Reconnect with the Wisdom of the Body

That first year of sobriety was all about re-establishing a connection to who I was underneath all the societal and cultural influences I didn’t even realize I had been drowning under. Who was I, really? What did I actually want out of my life? What did I even like!? What did I want to call in, and what could I no longer tolerate? Alcohol and other substances kept me for years cut off from my instincts, completely out of touch with my intuition. 

That first year of sobriety was all about re-establishing a connection to who I was underneath all the societal and cultural influences I didn’t even realize I had been drowning under. 

One of the first steps I took was to learn to listen to my body, rather than trying so hard to manipulate and control it. Yes, part of this was nutrition and exercise. But more than that, it was about slowing down just enough to listen to the messages my gut was sending me, to reawaken that relationship after it had been dormant for so long. 

Developing a relationship with anything—a person, a new hobby, a life without alcohol— means paying that thing exquisite attention. The more attention I gave to the messages my body was sending me, the easier it became to make choices that aligned with my goals and to say no to the types of situations I would later question or regret. 

Invest in Changing Your Relationship to Your Brain

After the lightbulb moment with my journal, there was no turning off the switch— I could no longer ignore that my inner dialogue was basically a never-ending diatribe reminding me of what a piece of shit I was, and how embarrassed I should be of myself at any given moment. I had suddenly become aware of something so habitual I couldn’t even see it, until I could, and wow, it totally broke my heart. No wonder I was miserable all the time!

Changing these conversations for me looked like getting support with a therapist who gave me strategies to examine these thought patterns. Additionally, I finally humbled down and started a daily meditation practice, something I knew I was supposed to be doing but that up to then mostly had me rolling my eyes. Right, I’d think to myself when people talked about how the practice changed their lives. Good for you, meditator. You don’t know what it’s like to be inside this brain. This time was different. I was finally ready to listen to people who were clearly onto something I so wanted for myself. By learning to sit (and yes, squirm) with myself I began to become a witness to my thoughts, which created just enough space to begin to question, and eventually shift those old stories. 

Tell Your Story

I isolated myself inside the things I did while I was drinking — words I couldn’t take back, behaviors that scandalized me in the light of day — certain I would hold these secrets inside for the rest of my days. I used them as evidence for the unhelpful narrative that there was something horribly wrong with me. 

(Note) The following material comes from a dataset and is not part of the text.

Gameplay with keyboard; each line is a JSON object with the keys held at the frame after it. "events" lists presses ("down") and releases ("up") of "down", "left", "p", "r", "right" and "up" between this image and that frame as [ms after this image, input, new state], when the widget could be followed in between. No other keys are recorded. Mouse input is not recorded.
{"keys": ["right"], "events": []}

Only when I opened up, shared the truth of my humanity, and allowed myself to be seen was I able to integrate both the light and dark aspects of myself. 

Once I got sober, I was strangely compelled to air all my dark moments out into the light of day, at which point a surprising thing happened: I didn’t die. Nobody ran away. If anything, I made the best friends of my life, people who reflected back to me my goodness, who shared their own stories and made me feel less alone. Better yet, for the first time ever I felt a sense of belonging. Only when I opened up, shared the truth of my humanity, and allowed myself to be seen was I able to integrate both the light and dark aspects of myself. 

You don’t have to go public with your story (though you might!). But I promise: there is magic in finding in telling the truth to someone with whom you feel safe. 

Investing in self-forgiveness is a lifelong practice, a series of small shifts that seem insignificant when viewed on their own, but together add up to a quiet, yet profound transformation. This path takes courage. Let it be one more step on your sober journey that surprises you.